My heart stops whenever I see a photo of Kofi Siriboe. Do you remember when his character was staring at Jada Pinkett-Smith’s character in Girls Trip while they were all at Bourbon Street? My lord.
Now I think differently. It’s more of my confidence in my overall look that hinders me from dating nowadays. I don’t blame you anymore. If anything, I’m blessed that I have you. There’s no other shade I’d rather have. Representation in the media has gotten better, especially with women like Issa Rae, Gabrielle Union, Jackie Aina, Lupita Nyong’o, and so many more women who look like me. Ari Lennox’s Shea Butter Baby is my soundtrack for 2019. These public figures make me proud and more valued as a creative and brown girl.

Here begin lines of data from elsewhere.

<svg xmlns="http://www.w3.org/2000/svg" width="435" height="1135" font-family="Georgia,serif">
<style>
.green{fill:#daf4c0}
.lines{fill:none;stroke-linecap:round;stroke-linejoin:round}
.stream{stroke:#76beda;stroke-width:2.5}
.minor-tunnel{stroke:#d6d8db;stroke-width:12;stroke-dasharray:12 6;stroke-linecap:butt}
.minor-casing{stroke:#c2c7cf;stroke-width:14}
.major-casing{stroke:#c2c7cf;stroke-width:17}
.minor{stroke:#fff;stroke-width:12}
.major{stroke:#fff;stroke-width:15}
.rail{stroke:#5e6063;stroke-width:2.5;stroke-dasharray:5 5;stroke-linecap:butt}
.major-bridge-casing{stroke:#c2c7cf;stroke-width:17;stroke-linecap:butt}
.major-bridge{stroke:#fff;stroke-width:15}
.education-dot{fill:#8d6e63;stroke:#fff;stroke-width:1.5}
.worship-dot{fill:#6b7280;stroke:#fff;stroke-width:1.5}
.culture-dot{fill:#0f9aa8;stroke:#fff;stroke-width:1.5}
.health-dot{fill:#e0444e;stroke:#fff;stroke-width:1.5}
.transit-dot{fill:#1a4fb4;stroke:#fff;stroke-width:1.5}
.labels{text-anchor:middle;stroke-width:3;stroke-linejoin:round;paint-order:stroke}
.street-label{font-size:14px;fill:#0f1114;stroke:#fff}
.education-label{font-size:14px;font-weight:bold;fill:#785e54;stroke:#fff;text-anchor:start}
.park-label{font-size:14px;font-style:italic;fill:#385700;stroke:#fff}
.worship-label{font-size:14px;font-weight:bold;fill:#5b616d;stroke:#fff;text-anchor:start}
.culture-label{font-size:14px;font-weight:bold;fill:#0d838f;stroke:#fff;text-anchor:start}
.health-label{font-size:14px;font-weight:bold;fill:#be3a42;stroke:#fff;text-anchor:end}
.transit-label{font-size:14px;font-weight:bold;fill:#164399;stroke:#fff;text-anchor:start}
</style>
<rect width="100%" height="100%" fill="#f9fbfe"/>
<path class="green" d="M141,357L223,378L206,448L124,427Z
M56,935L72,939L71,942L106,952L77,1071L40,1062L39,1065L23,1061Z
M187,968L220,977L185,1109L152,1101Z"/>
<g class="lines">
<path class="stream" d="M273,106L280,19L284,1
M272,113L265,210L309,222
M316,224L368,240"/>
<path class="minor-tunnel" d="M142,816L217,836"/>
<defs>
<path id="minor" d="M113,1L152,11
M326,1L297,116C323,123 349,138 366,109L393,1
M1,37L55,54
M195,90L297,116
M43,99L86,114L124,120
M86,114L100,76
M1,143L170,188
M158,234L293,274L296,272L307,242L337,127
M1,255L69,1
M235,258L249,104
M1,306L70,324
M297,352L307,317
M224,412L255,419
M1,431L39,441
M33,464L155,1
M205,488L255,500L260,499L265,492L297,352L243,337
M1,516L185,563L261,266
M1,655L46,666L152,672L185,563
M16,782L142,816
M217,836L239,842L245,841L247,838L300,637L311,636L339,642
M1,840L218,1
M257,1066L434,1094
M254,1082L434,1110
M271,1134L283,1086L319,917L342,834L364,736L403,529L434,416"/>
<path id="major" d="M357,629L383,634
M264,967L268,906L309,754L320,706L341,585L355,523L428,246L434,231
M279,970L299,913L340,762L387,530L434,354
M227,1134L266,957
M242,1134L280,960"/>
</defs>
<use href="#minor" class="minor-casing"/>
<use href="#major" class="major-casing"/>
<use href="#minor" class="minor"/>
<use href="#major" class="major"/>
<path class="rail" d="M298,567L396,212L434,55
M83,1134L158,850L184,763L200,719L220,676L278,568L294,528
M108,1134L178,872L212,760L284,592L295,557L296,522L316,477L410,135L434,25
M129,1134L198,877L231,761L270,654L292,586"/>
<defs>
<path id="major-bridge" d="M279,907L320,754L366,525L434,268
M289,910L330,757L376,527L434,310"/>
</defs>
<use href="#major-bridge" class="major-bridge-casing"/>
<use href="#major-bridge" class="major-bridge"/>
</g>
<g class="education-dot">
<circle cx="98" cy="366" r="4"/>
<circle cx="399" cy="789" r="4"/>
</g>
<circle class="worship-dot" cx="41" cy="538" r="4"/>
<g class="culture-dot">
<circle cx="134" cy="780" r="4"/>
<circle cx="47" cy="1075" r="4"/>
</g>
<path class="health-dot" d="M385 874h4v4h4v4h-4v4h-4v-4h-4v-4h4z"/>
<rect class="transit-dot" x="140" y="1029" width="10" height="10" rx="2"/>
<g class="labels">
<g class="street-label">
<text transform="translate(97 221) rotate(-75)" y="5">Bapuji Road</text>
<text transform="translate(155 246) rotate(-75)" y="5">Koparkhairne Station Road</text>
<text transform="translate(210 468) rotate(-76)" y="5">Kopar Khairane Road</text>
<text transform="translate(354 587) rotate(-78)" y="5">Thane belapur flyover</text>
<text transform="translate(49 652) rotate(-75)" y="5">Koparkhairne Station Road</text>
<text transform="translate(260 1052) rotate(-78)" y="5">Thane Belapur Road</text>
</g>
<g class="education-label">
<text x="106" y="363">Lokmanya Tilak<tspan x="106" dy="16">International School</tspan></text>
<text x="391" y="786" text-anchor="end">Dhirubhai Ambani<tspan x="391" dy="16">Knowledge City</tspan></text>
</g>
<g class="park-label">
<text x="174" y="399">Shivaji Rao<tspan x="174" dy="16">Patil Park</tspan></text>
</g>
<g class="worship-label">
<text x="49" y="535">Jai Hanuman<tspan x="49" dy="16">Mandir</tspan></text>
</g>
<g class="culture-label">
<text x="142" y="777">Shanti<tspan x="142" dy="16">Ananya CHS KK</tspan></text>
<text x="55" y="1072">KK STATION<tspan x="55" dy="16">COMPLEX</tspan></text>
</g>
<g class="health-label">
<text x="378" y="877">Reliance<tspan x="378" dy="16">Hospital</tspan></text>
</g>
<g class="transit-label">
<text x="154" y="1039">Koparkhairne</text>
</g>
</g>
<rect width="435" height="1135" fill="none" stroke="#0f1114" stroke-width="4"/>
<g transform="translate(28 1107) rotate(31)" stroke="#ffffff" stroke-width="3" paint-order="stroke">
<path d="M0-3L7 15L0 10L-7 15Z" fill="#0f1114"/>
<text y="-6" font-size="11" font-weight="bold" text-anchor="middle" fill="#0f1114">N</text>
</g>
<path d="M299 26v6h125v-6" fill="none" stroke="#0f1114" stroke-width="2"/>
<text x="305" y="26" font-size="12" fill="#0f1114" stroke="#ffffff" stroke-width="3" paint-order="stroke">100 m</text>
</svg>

So, I love you. I’m learning to love you better and stronger. I keep you moisturized with cocoa butter. I still deal with hyperpigmentation on my face, but African black soap, face masks, and serum help us. I’m doing better with foundation matching because I have often bought shades that were too red, too orange, or too light for you. Makeup isn’t an everyday thing for me, but when I use it, I want it to enhance you, not change you. It’s an everyday journey to defend you, especially when colorism within all women of color, including Asian and Latinx communities, are constantly told through commercials, skin products, and in entertainment that dark-skinned women are not valued. Well, I’ll celebrate you regardless. I will no longer let others tell me that my shade is not welcomed. We will break the door down.